The airport sits at an elevation of 1165 ft above sea level and occupies an area of 161 acres.

The airport has one runway, designated as runway 16/34. It measures 2,750 by 104 ft and is made of grass with no lighting. The airport has no regularly scheduled flights or arrivals. As a general aviation airport, it is mainly used by private pilots for personal use, and the runways can only accommodate smaller planes. The complex contains a hangar and several smaller buildings, but it has no control tower or permanent staffing. Instrument traffic is handled through the Minneapolis Air Route Traffic Control Center (ZMP) and the Lansing flight service station.

For the 12-month period ending December 31, 2019, the airport had 396 aircraft operations, an average of 33 per month. It was all general aviation. For the same time period, 9 aircraft were based at the airport, all single-engine airplanes.

In 2019, the airport raised over $1,300 through fundraising to restore the airport's historic hangar.

==Nearby airports==
Houghton Lake State Airport is one of two public-use airports in Roscommon County. Roscommon County–Blodgett Memorial Airport is a larger facility located about 6 nmi east in Markey Township. Other nearby public airports include Grayling Army Airfield 21 nmi north, Gladwin Zettel Memorial Airport 25 nmi southeast, West Branch Community Airport 27 nmi east, and Wexford County Airport 27 nmi west.

The Cherry Capital Airport in Traverse City is the nearest primary airport offering commercial services. It is located 38 nmi to the northwest.

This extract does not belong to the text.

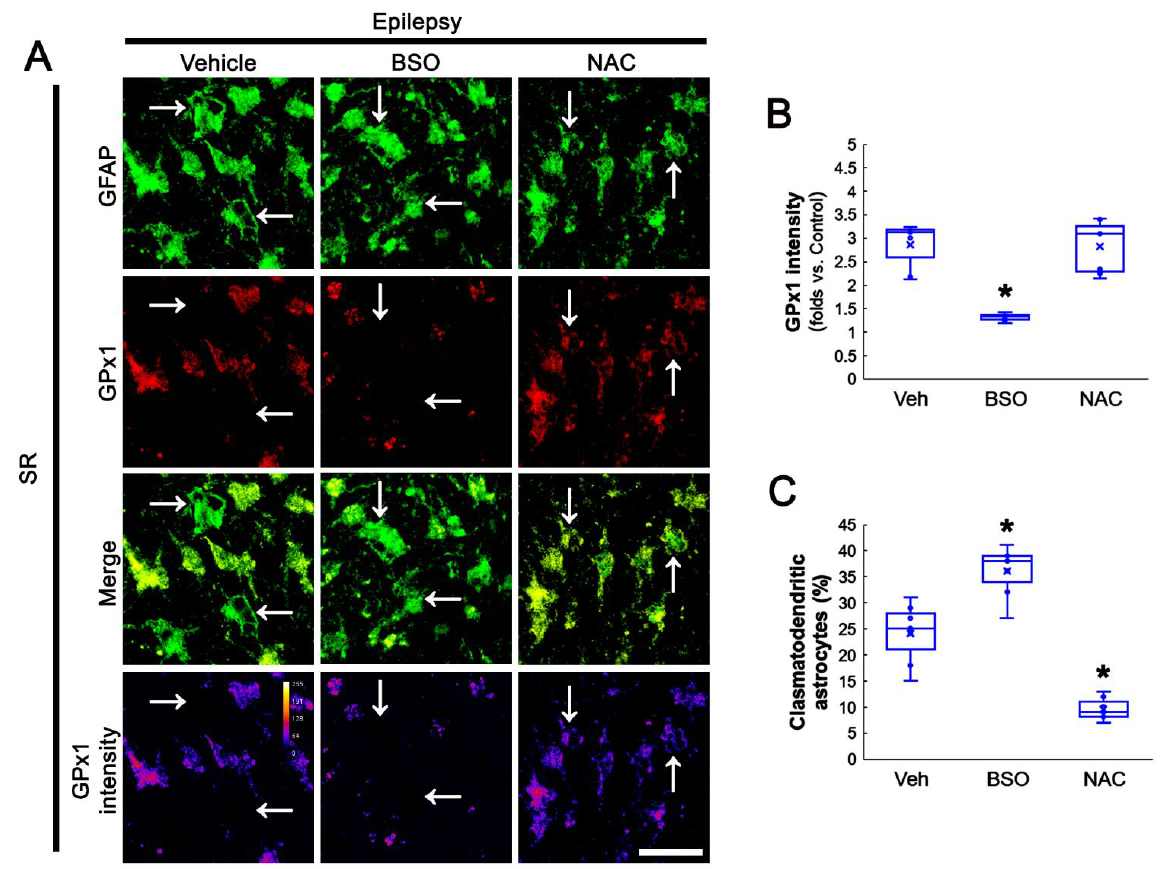
Figure 7. Effects of BSO and NAC on GPx1 expression in the stratum radiatum (SR) of the CA1 region of chronic epilepsy rats. As compared to vehicle (Veh), BSO diminishes GPx1 expression and exacerbates clasmatodendrosis of CA1 astrocytes (arrows). NAC does not affect GPx1 intensity in CA1 astrocytes, but ameliorates this autophagic astroglial degeneration with increased GPx1 intensity in vacuolized astrocytes. ( A ) Representative photos of GPx1 expression and its intensity. Bar = 25 µ m. ( B , C ) Quantification of GPx1 ( B ) intensity and clasmatodendritic degeneration ( C ) in CA1 astrocytes (* p < 0.05 vs. vehicle, n = 7, respectively).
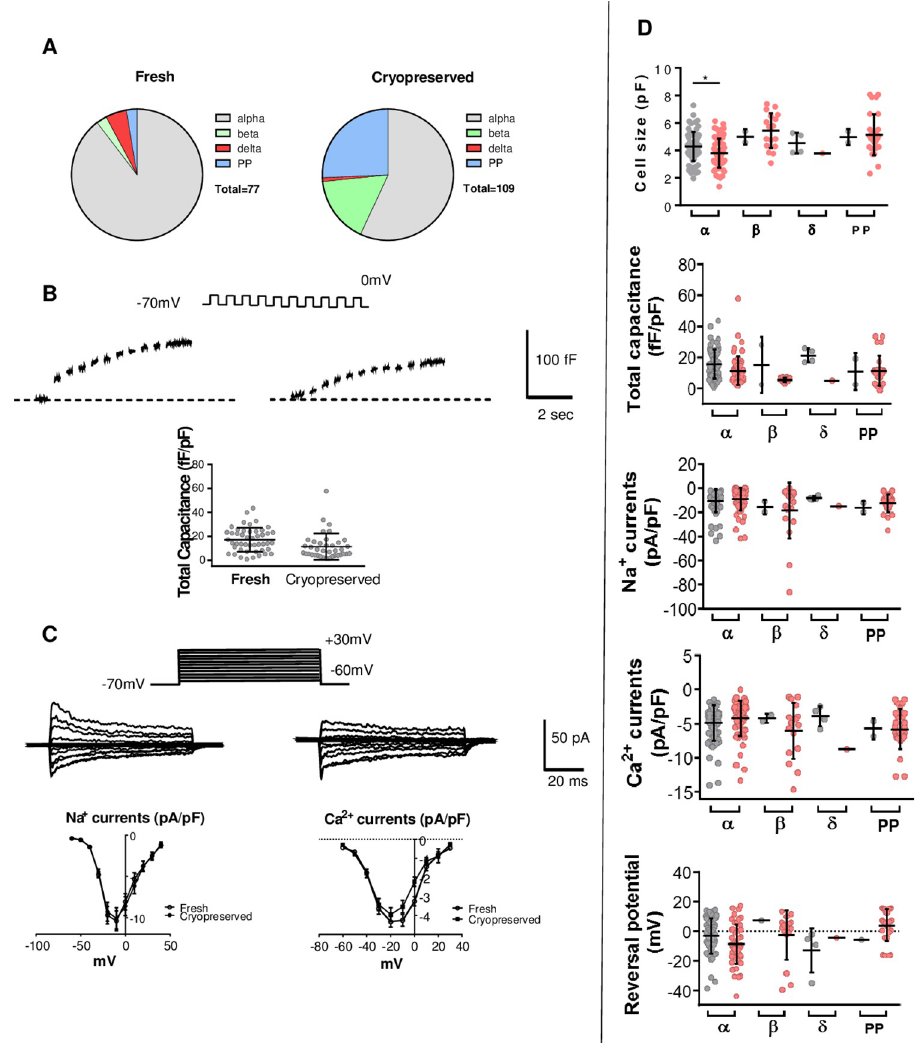
Fig 4. Representative traces from fresh and cryopreserved islet cells showing (A) total numbers of cell types patched; (B) total exocytosis in α cells; (C) top, traces of activation of voltage-gated Na + and Ca 2+ channel currents in α cells; bottom, the current-voltage relationship of voltage-gated Na + and Ca 2+ channels; (D) Summary of major electrophysiological data comparing fresh (grey) and cryopreserved (red) dispersed islet α cells, β cells, δ cells, and PP cells from three pancreatic islet donors. Data show cell size, total exocytosis, Na + and Ca 2+ currents, and reversal potential (S2 Table).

== Accidents and incidents ==

- On July 2, 2016, a single-engine Piper aircraft with four people aboard crashed while landing at Houghton Lake State Airport for a fly-in. All aboard were uninjured. One person onboard said the plane came in too slow and nosed over just before touchdown.
- On July 8, 2018 a Best Off Skyranger experimental light-sport airplane, N4329R, made a forced landing shortly after takeoff from Houghton Lake State Airport. According to the pilot, he did not observe any anomalies with the airplane or its engine during his preflight inspection and the fuel tank contained about 12 gallons of automotive fuel before the flight. The pilot did not observe any anomalies during his before-takeoff engine runup. The pilot reported that the takeoff roll, rotation, and initial climb from runway 16 was uneventful; however, as the airplane climbed through 150 ft above ground level the engine speed rapidly decreased from 6,200 rpm to 4,700 rpm. Despite the pilot's corrective actions, the engine continued to operate at a decreased power setting and the airplane was unable to maintain altitude. The pilot reported that there were trees ahead of the airplane's flight path, so he made a turn into the wind and maneuvered to land on a nearby golf course fairway. The pilot stated that the airplane had insufficient altitude and airspeed to flare normally, which resulted in a hard landing on the fairway.